- To są te dobre strony pisania powieści kryminalnych - możesz planować okropne zbrodnie bez żadnych konsekwencji - mówił w "Xiegarni" w TVN24 Eduardo Mendoza, jeden z najpopularniejszych współczesnych pisarzy hiszpańskich. W programie tłumaczył też, na czym polega jego literackie pijaństwo.
Eduardo Mendoza w "Xięgarni" opowiadał, jak traktuje tworzone przez siebie postaci.
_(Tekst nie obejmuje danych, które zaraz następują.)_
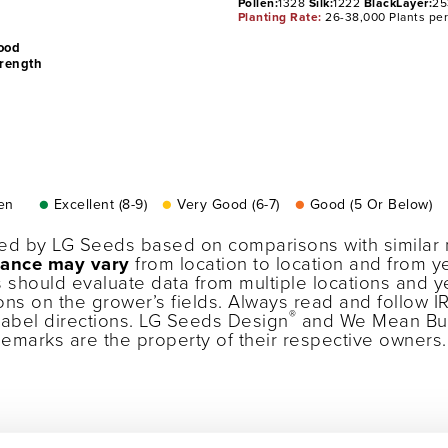
Pollen:
1328
Silk:
1222
BlackLayer:
25
Planting Rate:
26-38,000 Plants pe
ood
trength
en
●
Excellent (8-9)
●
Very Good (6-7)
●
Good (5 Or Below)
ned by LG Seeds based on comparisons with similar 
ance may vary
from location to location and from ye
 should evaluate data from multiple locations and 
ons on the grower’s fields. Always read and follow I
®
label directions. LG Seeds Design
and We Mean Bu
ademarks are the property of their respective owner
- Bohaterowie to moje alter ego. W młodości zawsze chciałem być kimś ważnym. I nie udało mi się. Więc zacząłem pisać, żeby to sobie zrekompensować - mówił powieściopisarz.
Mendoza porwał drużynę Barcelony
W swojej najnowszej książce "Awantura o pieniądze albo życie" Mendoza opowiada historię mężczyznę, który postanowił porwać całą drużynę Barcelony, która leci samolotem.
- Muszę przyznać, że świetnie się bawiłem zastanawiając się, jak porwać całą drużynę piłkarską. To są te dobre strony pisania powieści kryminalnych - możesz planować okropne zbrodnie bez żadnych konsekwencji - mówił w programie pisarz.
"Nie staram się być logiczny"
Mendoza swoje pisarstwo nazywa "literackim pijaństwem".
- Nie staram się być logiczny. Czasami jestem jeszcze bardziej nielogiczny, niż mógłbym być. W ten sposób przypominam czytelnikowi, że przecież nie czyta poważnej powieści, że to jest tylko zmyślone - wyjaśnia.